The Many Reconstructions of Reconstruction

The ruins of Richmond at the end of the Civil War. (National Archives)

Confederate prisoners held toward the end of the war (National Archives)

 
A somewhat posed photograph of soldiers from the United States Colored Troops (National Archives)


 Members of the first Radical state legislature in South Carolina. (National Archives)


Louisiana Governor Henry Clay Warmoth (1868-1872)

Your textbook's chapter on Reconstruction does a good job of outlining the important details and themes in the overall narrative of this period in American History. After reading this chapter,  you should have a good handle on all of the major phases (Presidential Reconstruction, Radical or Congressional Reconstruction, and the "Redemption" or overthrow of Reconstruction, Compromise of 1877, etc.) and the key figures associated with the era. Reconstruction is also important because it laid the foundation for the debate about civil rights in America, its most important legacies were probably the 14th and 15th Amendments to the Constitution.

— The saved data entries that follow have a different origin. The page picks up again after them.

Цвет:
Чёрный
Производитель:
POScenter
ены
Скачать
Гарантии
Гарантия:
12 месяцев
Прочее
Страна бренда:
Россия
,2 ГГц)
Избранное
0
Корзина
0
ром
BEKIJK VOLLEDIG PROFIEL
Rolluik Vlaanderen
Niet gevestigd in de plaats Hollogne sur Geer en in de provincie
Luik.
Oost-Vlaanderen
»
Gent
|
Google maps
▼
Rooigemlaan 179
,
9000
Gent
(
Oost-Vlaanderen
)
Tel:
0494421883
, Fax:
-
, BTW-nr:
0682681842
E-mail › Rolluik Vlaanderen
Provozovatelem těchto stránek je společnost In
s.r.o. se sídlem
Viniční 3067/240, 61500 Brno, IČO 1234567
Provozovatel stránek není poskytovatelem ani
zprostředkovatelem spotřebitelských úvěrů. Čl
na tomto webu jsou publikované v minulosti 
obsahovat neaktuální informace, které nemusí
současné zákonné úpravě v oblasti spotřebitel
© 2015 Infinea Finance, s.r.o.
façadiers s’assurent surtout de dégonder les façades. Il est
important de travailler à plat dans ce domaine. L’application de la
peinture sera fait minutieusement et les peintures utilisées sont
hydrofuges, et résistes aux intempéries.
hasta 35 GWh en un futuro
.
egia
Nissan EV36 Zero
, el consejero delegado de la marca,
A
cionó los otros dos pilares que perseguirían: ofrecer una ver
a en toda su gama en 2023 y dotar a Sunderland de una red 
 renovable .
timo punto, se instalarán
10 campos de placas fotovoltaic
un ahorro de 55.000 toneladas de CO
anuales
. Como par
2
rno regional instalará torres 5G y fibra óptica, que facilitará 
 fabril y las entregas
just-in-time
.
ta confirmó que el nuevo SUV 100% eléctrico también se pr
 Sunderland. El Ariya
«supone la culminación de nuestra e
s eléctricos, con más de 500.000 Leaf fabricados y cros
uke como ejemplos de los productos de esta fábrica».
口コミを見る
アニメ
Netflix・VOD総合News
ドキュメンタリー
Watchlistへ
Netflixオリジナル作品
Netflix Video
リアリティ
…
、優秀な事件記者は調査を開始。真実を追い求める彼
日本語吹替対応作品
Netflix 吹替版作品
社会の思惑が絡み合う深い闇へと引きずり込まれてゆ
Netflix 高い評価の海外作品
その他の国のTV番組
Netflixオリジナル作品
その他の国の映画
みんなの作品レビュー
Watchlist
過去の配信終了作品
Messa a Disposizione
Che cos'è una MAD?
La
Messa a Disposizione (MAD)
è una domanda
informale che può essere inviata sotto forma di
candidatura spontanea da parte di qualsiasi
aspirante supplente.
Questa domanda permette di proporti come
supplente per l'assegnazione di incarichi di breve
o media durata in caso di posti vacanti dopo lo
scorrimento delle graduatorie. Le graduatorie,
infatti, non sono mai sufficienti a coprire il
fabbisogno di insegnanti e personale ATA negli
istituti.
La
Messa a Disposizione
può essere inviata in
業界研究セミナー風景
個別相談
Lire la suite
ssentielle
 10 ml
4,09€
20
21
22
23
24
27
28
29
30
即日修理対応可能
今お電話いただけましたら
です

Reconstruction was more than this standard narrative of political struggle, and your book also does a fairly good job of outlining the broader social challenges of the era, although it pays particular attention to the plight of the South's four million recently-freed slaves. In our lecture, we will consider what Reconstruction meant to some of these competing interest groups and the roles that they played in shaping political and social outcomes:

Freedmen
Former Confederate soldiers (the average soldier)
Union veterans (their counterpart)
Republicans (Northern and Southern)
Democrats (Northern and Southern)
Old Secessionists
Former Slaveholders and planters large and small
Poor whites
Former free people of color

Lastly, we will consider the memory of Reconstruction and the ways in which we write its history have been a metaphor for shifting values and interpretations in the intervening 135 years.